» Brief: Only the lines holding "configuration" are wanted here; copy each from the listing.

» Given data:
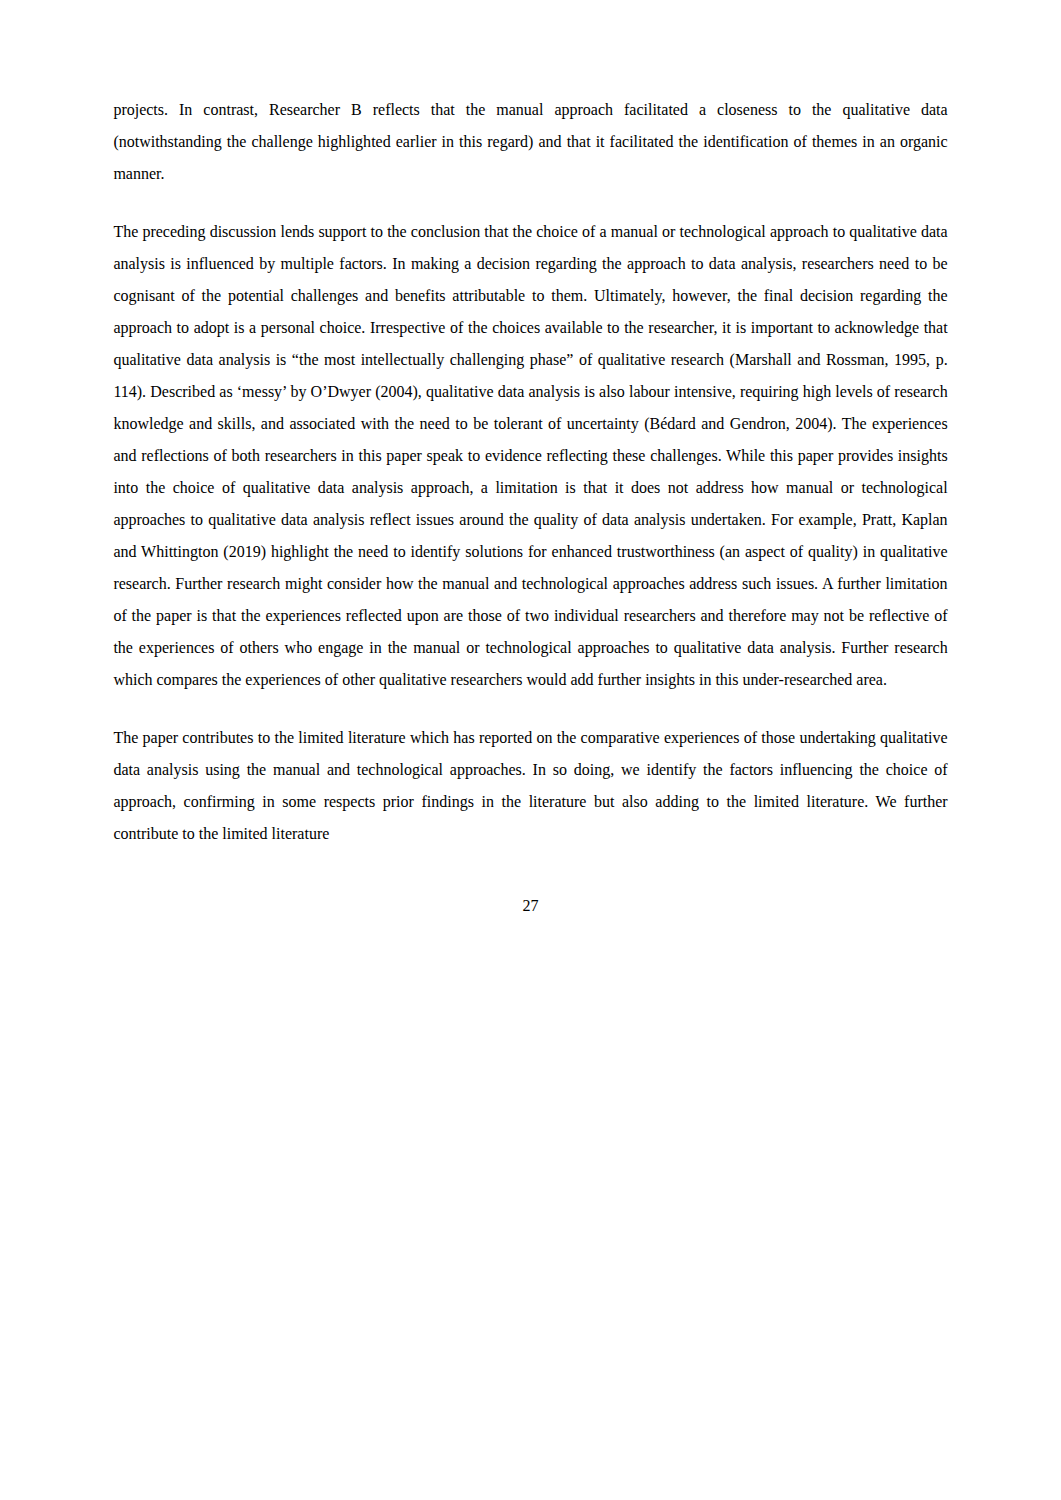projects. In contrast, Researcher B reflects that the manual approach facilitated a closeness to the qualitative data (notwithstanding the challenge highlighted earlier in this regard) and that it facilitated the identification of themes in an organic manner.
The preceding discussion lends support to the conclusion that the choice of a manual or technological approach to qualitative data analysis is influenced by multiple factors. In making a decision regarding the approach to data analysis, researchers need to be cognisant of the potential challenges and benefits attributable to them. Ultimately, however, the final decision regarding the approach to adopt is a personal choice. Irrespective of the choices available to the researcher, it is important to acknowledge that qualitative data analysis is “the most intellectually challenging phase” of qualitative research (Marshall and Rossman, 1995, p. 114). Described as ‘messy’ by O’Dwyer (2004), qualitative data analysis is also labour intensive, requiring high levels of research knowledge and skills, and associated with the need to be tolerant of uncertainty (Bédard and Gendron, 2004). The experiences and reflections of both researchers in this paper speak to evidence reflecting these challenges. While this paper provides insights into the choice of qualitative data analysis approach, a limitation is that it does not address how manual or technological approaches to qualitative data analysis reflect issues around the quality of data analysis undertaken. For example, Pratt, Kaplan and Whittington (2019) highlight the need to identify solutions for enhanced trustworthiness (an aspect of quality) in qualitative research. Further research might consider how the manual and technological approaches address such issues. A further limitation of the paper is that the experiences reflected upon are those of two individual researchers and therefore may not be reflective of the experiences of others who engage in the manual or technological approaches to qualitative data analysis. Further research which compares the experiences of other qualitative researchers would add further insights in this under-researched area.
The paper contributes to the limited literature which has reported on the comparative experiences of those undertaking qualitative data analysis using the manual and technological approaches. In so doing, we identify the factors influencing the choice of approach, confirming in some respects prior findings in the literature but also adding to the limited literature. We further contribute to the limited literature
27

---

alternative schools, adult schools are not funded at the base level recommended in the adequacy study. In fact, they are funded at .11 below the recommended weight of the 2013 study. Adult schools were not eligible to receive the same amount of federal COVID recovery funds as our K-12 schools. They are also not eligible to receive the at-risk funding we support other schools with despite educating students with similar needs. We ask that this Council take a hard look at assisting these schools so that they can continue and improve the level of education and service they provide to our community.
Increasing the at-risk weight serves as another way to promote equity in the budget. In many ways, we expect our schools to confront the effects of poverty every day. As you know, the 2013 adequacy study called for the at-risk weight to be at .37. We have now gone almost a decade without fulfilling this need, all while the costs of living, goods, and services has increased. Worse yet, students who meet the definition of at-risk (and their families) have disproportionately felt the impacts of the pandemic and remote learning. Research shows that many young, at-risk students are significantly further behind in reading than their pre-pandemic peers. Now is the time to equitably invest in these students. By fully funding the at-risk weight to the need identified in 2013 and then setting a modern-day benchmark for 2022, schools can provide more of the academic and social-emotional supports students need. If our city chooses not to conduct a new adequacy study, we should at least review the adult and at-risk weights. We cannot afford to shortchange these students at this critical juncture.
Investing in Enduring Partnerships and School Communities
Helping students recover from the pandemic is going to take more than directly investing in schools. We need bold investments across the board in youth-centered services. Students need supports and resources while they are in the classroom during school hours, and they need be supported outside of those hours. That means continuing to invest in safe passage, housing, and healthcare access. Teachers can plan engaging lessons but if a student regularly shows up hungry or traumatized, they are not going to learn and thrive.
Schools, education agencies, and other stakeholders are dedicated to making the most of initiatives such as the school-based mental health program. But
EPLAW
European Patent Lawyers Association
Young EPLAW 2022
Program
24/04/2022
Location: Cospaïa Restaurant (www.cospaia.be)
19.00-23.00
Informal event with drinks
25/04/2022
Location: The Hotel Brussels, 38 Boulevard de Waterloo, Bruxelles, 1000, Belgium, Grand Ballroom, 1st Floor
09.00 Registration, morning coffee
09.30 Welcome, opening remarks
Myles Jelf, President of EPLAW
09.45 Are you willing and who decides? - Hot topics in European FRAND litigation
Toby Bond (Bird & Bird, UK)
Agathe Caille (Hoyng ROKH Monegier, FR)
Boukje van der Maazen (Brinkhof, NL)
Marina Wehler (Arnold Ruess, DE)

==

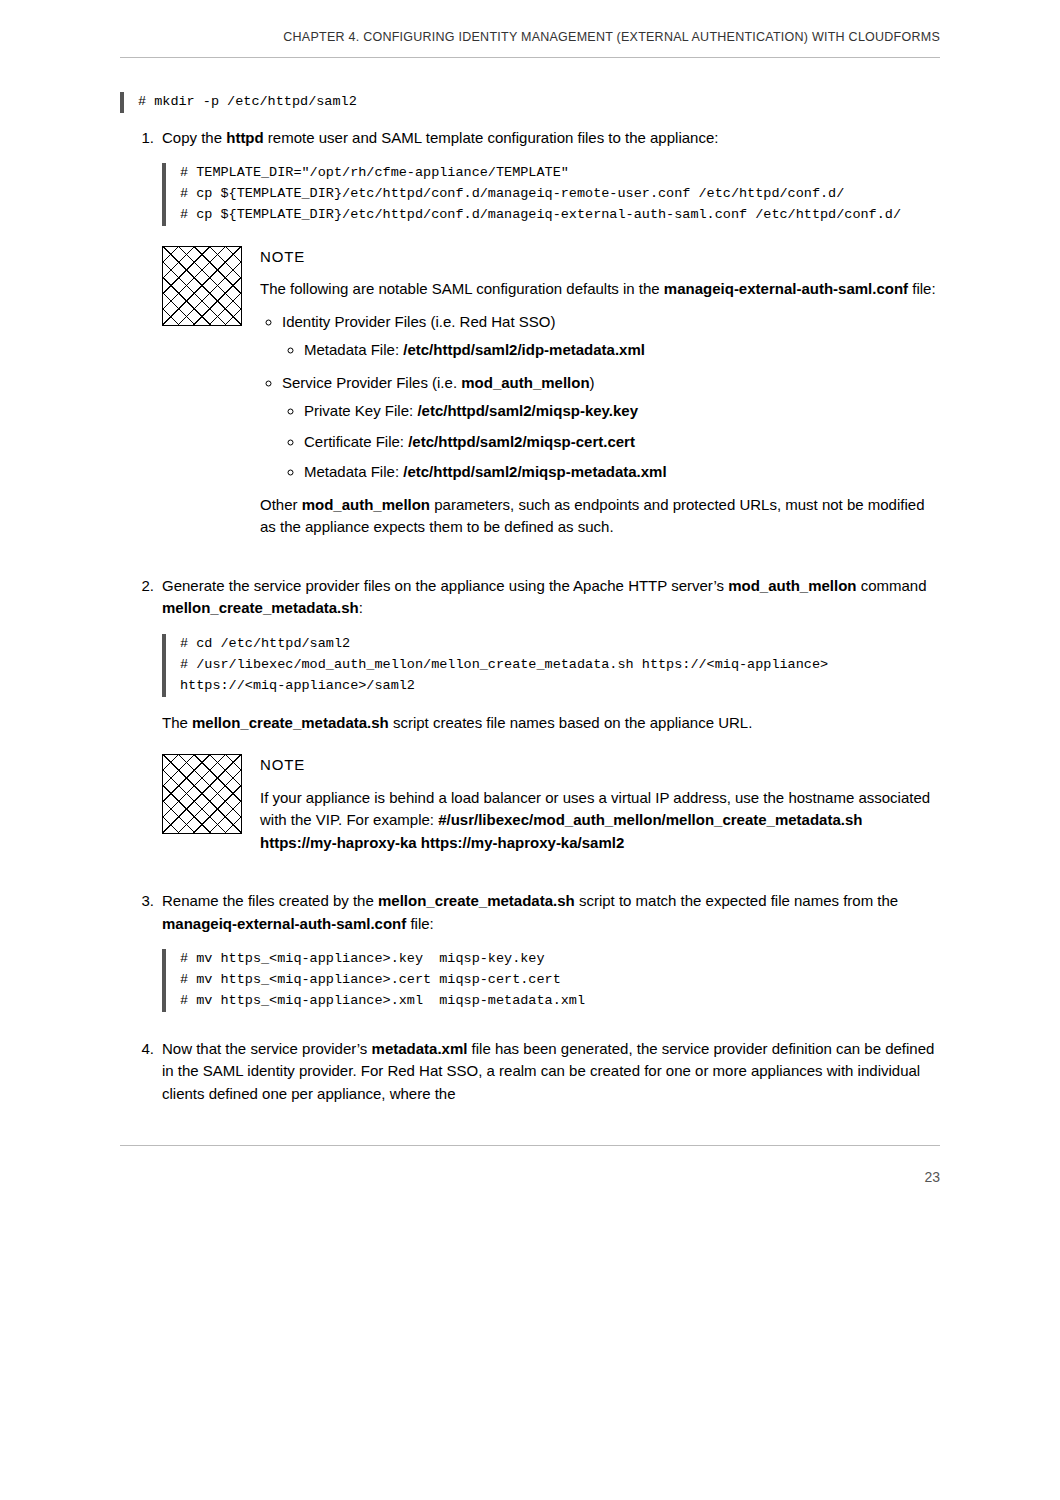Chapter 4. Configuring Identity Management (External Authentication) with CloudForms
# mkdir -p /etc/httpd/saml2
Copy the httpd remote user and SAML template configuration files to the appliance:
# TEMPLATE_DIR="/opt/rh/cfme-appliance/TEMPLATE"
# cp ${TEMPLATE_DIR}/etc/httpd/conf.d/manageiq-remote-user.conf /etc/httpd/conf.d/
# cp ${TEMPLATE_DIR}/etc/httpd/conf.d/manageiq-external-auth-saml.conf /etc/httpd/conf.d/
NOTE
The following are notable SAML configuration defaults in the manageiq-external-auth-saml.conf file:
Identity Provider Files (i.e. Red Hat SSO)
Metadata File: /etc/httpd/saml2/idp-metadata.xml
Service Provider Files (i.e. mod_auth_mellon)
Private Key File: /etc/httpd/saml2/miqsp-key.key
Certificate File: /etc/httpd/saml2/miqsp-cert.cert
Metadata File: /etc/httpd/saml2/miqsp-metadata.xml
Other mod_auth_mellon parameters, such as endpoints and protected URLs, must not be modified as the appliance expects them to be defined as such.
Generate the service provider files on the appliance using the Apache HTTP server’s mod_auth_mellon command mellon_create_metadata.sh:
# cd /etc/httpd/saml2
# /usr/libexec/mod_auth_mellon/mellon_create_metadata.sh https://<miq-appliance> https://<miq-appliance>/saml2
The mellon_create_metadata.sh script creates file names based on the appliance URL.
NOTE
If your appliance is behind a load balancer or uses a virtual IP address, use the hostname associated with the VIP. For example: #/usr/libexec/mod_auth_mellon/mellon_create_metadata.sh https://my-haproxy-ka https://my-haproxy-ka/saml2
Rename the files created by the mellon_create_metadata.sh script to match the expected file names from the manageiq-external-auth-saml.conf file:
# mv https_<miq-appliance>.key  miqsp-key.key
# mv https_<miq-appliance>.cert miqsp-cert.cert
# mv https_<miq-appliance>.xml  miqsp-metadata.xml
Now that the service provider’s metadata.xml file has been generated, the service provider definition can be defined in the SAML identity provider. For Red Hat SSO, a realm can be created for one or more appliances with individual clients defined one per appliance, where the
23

» Response to the task:
Copy the httpd remote user and SAML template configuration files to the appliance:
The following are notable SAML configuration defaults in the manageiq-external-auth-saml.conf file:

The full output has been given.